The data subject must have the right to obtain from the controller, without undue delay, the rectification of inaccurate personal data concerning him or her. Considering the purposes of the processing, the data subject shall have the right to have incomplete personal data completed, including by means of providing a supplementary statement (Article 15 of the Data Protection Law).
Subject to Article 16 of the Data Protection Law, the data subject must have the right to obtain from the controller the erasure of personal data concerning him or her without undue delay and the controller must have the obligation to erase personal data without undue delay where one of the following grounds applies:
- the personal data is no longer necessary in relation to the purposes for which it was collected or otherwise processed;
- the data subject withdraws consent on which the processing is based and where there is no other legal ground for the processing;
- the data subject objects to the processing and there are no overriding legitimate grounds for the processing;
- the personal data has been unlawfully processed;
- the personal data has to be erased for compliance with a legal obligation to which the controller is subject; and
- the personal data has been collected in relation to the offer of the services of information society.

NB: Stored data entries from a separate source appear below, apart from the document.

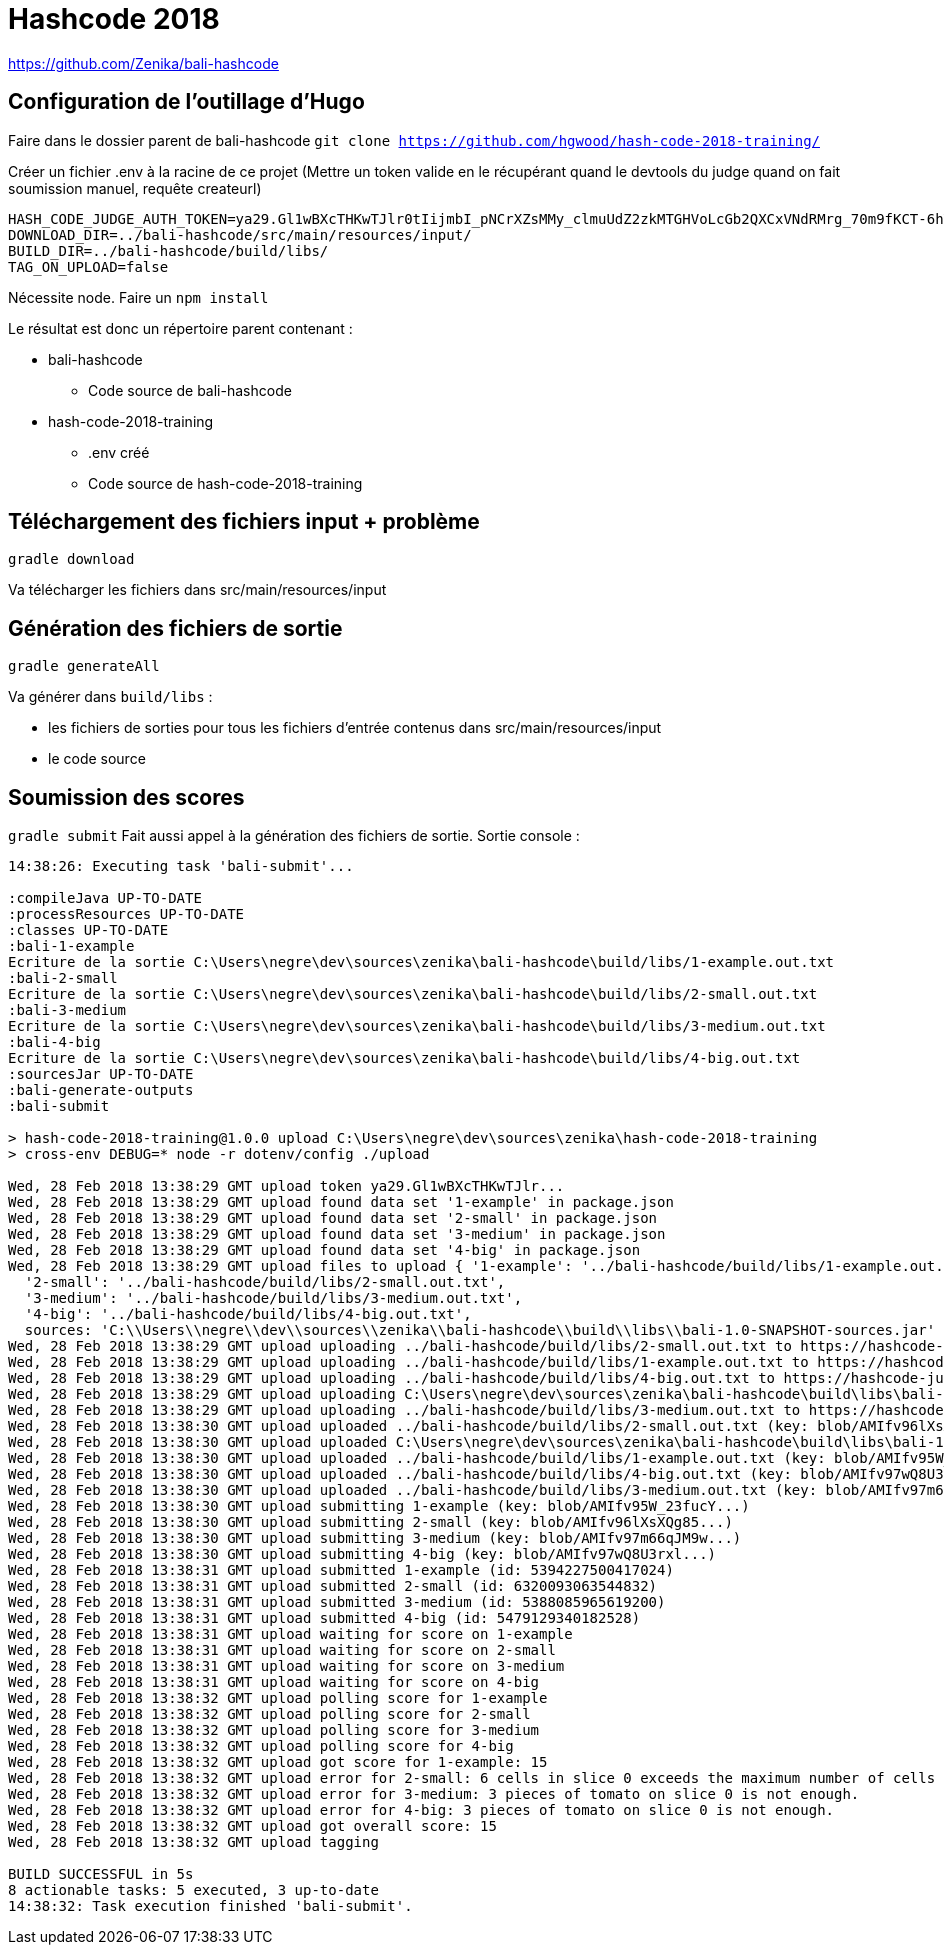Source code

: # Hashcode 2018

https://github.com/Zenika/bali-hashcode

## Configuration de l'outillage d'Hugo

Faire dans le dossier parent de bali-hashcode
`git clone https://github.com/hgwood/hash-code-2018-training/`

Créer un fichier .env à la racine de ce projet
(Mettre un token valide en le récupérant quand le devtools du judge quand on fait soumission manuel, requête createurl)
```
HASH_CODE_JUDGE_AUTH_TOKEN=ya29.Gl1wBXcTHKwTJlr0tIijmbI_pNCrXZsMMy_clmuUdZ2zkMTGHVoLcGb2QXCxVNdRMrg_70m9fKCT-6hYhpJwdzOh6wi-olpbcI_Lt6mgkXIWEgQVyDejsUnZZCp-Mw8f
DOWNLOAD_DIR=../bali-hashcode/src/main/resources/input/
BUILD_DIR=../bali-hashcode/build/libs/
TAG_ON_UPLOAD=false
```

Nécessite node.
Faire un `npm install`

Le résultat est donc un répertoire parent contenant :

* bali-hashcode
** Code source de bali-hashcode
* hash-code-2018-training
** .env créé
** Code source de hash-code-2018-training

## Téléchargement des fichiers input + problème
`gradle download`

Va télécharger les fichiers dans src/main/resources/input

## Génération des fichiers de sortie

`gradle generateAll`

Va générer dans `build/libs` :

* les fichiers de sorties pour tous les fichiers d'entrée contenus dans src/main/resources/input
* le code source

## Soumission des scores
`gradle submit`
Fait aussi appel à la génération des fichiers de sortie.
Sortie console :
```
14:38:26: Executing task 'bali-submit'...

:compileJava UP-TO-DATE
:processResources UP-TO-DATE
:classes UP-TO-DATE
:bali-1-example
Ecriture de la sortie C:\Users\negre\dev\sources\zenika\bali-hashcode\build/libs/1-example.out.txt
:bali-2-small
Ecriture de la sortie C:\Users\negre\dev\sources\zenika\bali-hashcode\build/libs/2-small.out.txt
:bali-3-medium
Ecriture de la sortie C:\Users\negre\dev\sources\zenika\bali-hashcode\build/libs/3-medium.out.txt
:bali-4-big
Ecriture de la sortie C:\Users\negre\dev\sources\zenika\bali-hashcode\build/libs/4-big.out.txt
:sourcesJar UP-TO-DATE
:bali-generate-outputs
:bali-submit

> hash-code-2018-training@1.0.0 upload C:\Users\negre\dev\sources\zenika\hash-code-2018-training
> cross-env DEBUG=* node -r dotenv/config ./upload

Wed, 28 Feb 2018 13:38:29 GMT upload token ya29.Gl1wBXcTHKwTJlr...
Wed, 28 Feb 2018 13:38:29 GMT upload found data set '1-example' in package.json
Wed, 28 Feb 2018 13:38:29 GMT upload found data set '2-small' in package.json
Wed, 28 Feb 2018 13:38:29 GMT upload found data set '3-medium' in package.json
Wed, 28 Feb 2018 13:38:29 GMT upload found data set '4-big' in package.json
Wed, 28 Feb 2018 13:38:29 GMT upload files to upload { '1-example': '../bali-hashcode/build/libs/1-example.out.txt',
  '2-small': '../bali-hashcode/build/libs/2-small.out.txt',
  '3-medium': '../bali-hashcode/build/libs/3-medium.out.txt',
  '4-big': '../bali-hashcode/build/libs/4-big.out.txt',
  sources: 'C:\\Users\\negre\\dev\\sources\\zenika\\bali-hashcode\\build\\libs\\bali-1.0-SNAPSHOT-sources.jar' }
Wed, 28 Feb 2018 13:38:29 GMT upload uploading ../bali-hashcode/build/libs/2-small.out.txt to https://hashcode-jud...
Wed, 28 Feb 2018 13:38:29 GMT upload uploading ../bali-hashcode/build/libs/1-example.out.txt to https://hashcode-jud...
Wed, 28 Feb 2018 13:38:29 GMT upload uploading ../bali-hashcode/build/libs/4-big.out.txt to https://hashcode-jud...
Wed, 28 Feb 2018 13:38:29 GMT upload uploading C:\Users\negre\dev\sources\zenika\bali-hashcode\build\libs\bali-1.0-SNAPSHOT-sources.jar to https://hashcode-jud...
Wed, 28 Feb 2018 13:38:29 GMT upload uploading ../bali-hashcode/build/libs/3-medium.out.txt to https://hashcode-jud...
Wed, 28 Feb 2018 13:38:30 GMT upload uploaded ../bali-hashcode/build/libs/2-small.out.txt (key: blob/AMIfv96lXsXQg85...)
Wed, 28 Feb 2018 13:38:30 GMT upload uploaded C:\Users\negre\dev\sources\zenika\bali-hashcode\build\libs\bali-1.0-SNAPSHOT-sources.jar (key: blob/AMIfv97H19zT-YO...)
Wed, 28 Feb 2018 13:38:30 GMT upload uploaded ../bali-hashcode/build/libs/1-example.out.txt (key: blob/AMIfv95W_23fucY...)
Wed, 28 Feb 2018 13:38:30 GMT upload uploaded ../bali-hashcode/build/libs/4-big.out.txt (key: blob/AMIfv97wQ8U3rxl...)
Wed, 28 Feb 2018 13:38:30 GMT upload uploaded ../bali-hashcode/build/libs/3-medium.out.txt (key: blob/AMIfv97m66qJM9w...)
Wed, 28 Feb 2018 13:38:30 GMT upload submitting 1-example (key: blob/AMIfv95W_23fucY...)
Wed, 28 Feb 2018 13:38:30 GMT upload submitting 2-small (key: blob/AMIfv96lXsXQg85...)
Wed, 28 Feb 2018 13:38:30 GMT upload submitting 3-medium (key: blob/AMIfv97m66qJM9w...)
Wed, 28 Feb 2018 13:38:30 GMT upload submitting 4-big (key: blob/AMIfv97wQ8U3rxl...)
Wed, 28 Feb 2018 13:38:31 GMT upload submitted 1-example (id: 5394227500417024)
Wed, 28 Feb 2018 13:38:31 GMT upload submitted 2-small (id: 6320093063544832)
Wed, 28 Feb 2018 13:38:31 GMT upload submitted 3-medium (id: 5388085965619200)
Wed, 28 Feb 2018 13:38:31 GMT upload submitted 4-big (id: 5479129340182528)
Wed, 28 Feb 2018 13:38:31 GMT upload waiting for score on 1-example
Wed, 28 Feb 2018 13:38:31 GMT upload waiting for score on 2-small
Wed, 28 Feb 2018 13:38:31 GMT upload waiting for score on 3-medium
Wed, 28 Feb 2018 13:38:31 GMT upload waiting for score on 4-big
Wed, 28 Feb 2018 13:38:32 GMT upload polling score for 1-example
Wed, 28 Feb 2018 13:38:32 GMT upload polling score for 2-small
Wed, 28 Feb 2018 13:38:32 GMT upload polling score for 3-medium
Wed, 28 Feb 2018 13:38:32 GMT upload polling score for 4-big
Wed, 28 Feb 2018 13:38:32 GMT upload got score for 1-example: 15
Wed, 28 Feb 2018 13:38:32 GMT upload error for 2-small: 6 cells in slice 0 exceeds the maximum number of cells in a slice.
Wed, 28 Feb 2018 13:38:32 GMT upload error for 3-medium: 3 pieces of tomato on slice 0 is not enough.
Wed, 28 Feb 2018 13:38:32 GMT upload error for 4-big: 3 pieces of tomato on slice 0 is not enough.
Wed, 28 Feb 2018 13:38:32 GMT upload got overall score: 15
Wed, 28 Feb 2018 13:38:32 GMT upload tagging

BUILD SUCCESSFUL in 5s
8 actionable tasks: 5 executed, 3 up-to-date
14:38:32: Task execution finished 'bali-submit'.

```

The data subject must have the right to object, on grounds relating to his or her particular situation, at any time to processing of personal data concerning him or her, including profiling. The controller must no longer process the personal data, unless the controller demonstrates compelling legitimate grounds for the processing which overrides the interests, rights, and freedoms of the data subject or for the establishment, exercise, or defence of legal claims.
The data subject is entitled to withdraw his or her consent at any time. The withdrawal of consent must not affect the lawfulness of processing based on consent before its withdrawal. Prior to giving consent, the data subject must be informed thereof. The withdrawal must be done in the same way as the giving of the consent.

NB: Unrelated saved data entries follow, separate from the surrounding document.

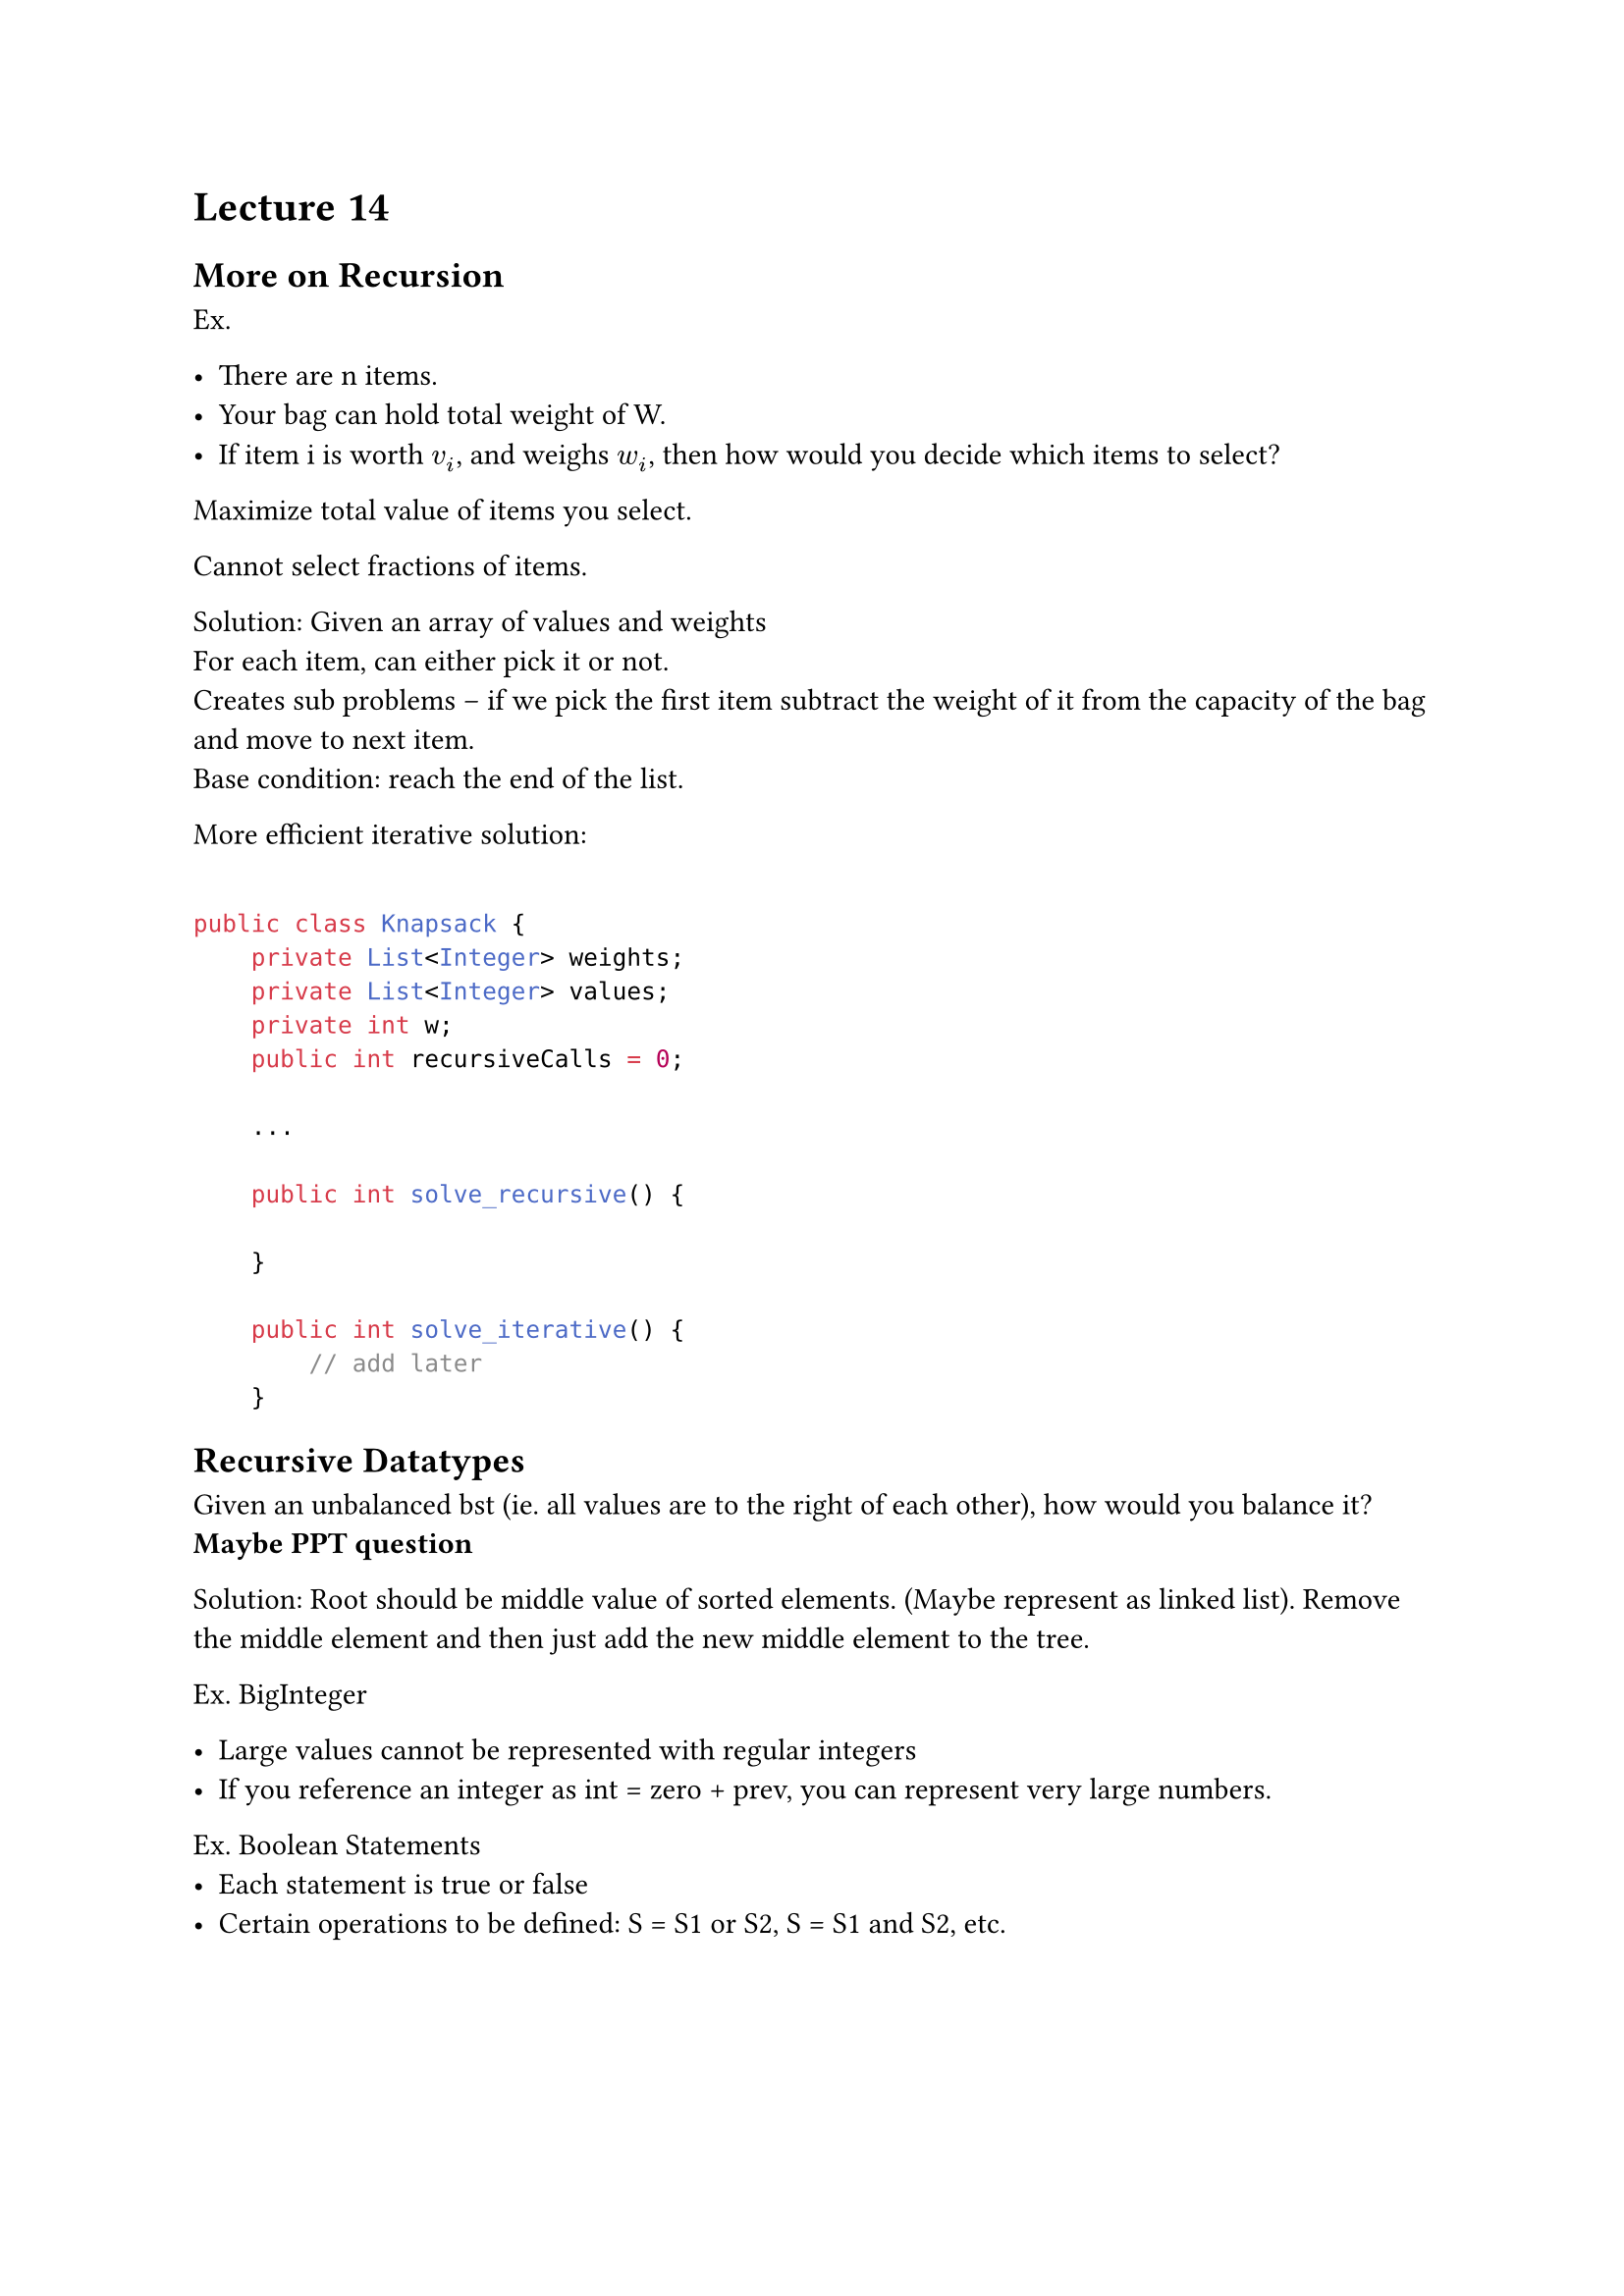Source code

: #set text(font:"calibri")

= Lecture 14
== More on Recursion

Ex.

- There are n items.
- Your bag can hold total weight of W.
- If item i is worth $v_i$, and weighs $w_i$, then how would you decide which items to select?
Maximize total value of items you select.

Cannot select fractions of items.

Solution:
Given an array of values and weights\
For each item, can either pick it or not.\
Creates sub problems -- if we pick the first item subtract the weight of it from the capacity of the bag and move to next item.\
Base condition: reach the end of the list.

More efficient iterative solution:

```java

public class Knapsack {
    private List<Integer> weights;
    private List<Integer> values;
    private int w;
    public int recursiveCalls = 0;

    ...

    public int solve_recursive() {

    }

    public int solve_iterative() {
        // add later
    }
```

== Recursive Datatypes

Given an unbalanced bst (ie. all values are to the right of each other), how would you balance it? *Maybe PPT question*

Solution: Root should be middle value of sorted elements. (Maybe represent as linked list). Remove the middle element and then just add the new middle element to the tree.

Ex. BigInteger

- Large values cannot be represented with regular integers
- If you reference an integer as int = zero + prev, you can represent very large numbers.


Ex. Boolean Statements
- Each statement is true or false
- Certain operations to be defined: S = S1 or S2, S = S1 and S2, etc.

The data subject must have the right to receive the personal data concerning him or her, which he or she has provided to a controller, in a structured, commonly used, and machine-readable format, and have the right to transmit that data to another controller without hindrance from the controller to which the personal data has been provided, where:
- the processing is based on a consent, or on a contract; and
- the processing is carried out by automated means.
According to Article 14(1.8) of the Data Protection Law, in case of processing of his or her personal data, the data subject has the right to receive confirmation from the controller regarding the existence of automated decision making, including profiling, and appropriate information regarding the relevant logic, as well as the significance and expected consequences of such processing for the data subject.
If processing has been restricted under the right of restriction of processing, such personal data must, with the exception of storage, only be processed with the data subject's consent or for the establishment, exercise, or defence of legal claims, or for the protection of the rights of another natural or legal person, or for reasons of important public interest.
The sanctions for violation of the provisions on supervision from the responsible person for the protection of personal data are:
- a fine of €8,000 to €40,000 must be imposed for a minor offence on a legal person:
- if he or she carries out controls in contravention of Article 39 of the Data Protection Law; or
- if he or she makes an official annotation in contravention of Article 39 of the Data Protection Law
- if the AIP finds that there is a serious and great violation of personal data, it may impose a fine from €20,000 to €40,000 or in the case of a company or an enterprise it may impose a fine amounting 2% to 4% of the general turnover of the previous fiscal year in compliance with the GDPR.
There are no such publicly accessible decisions.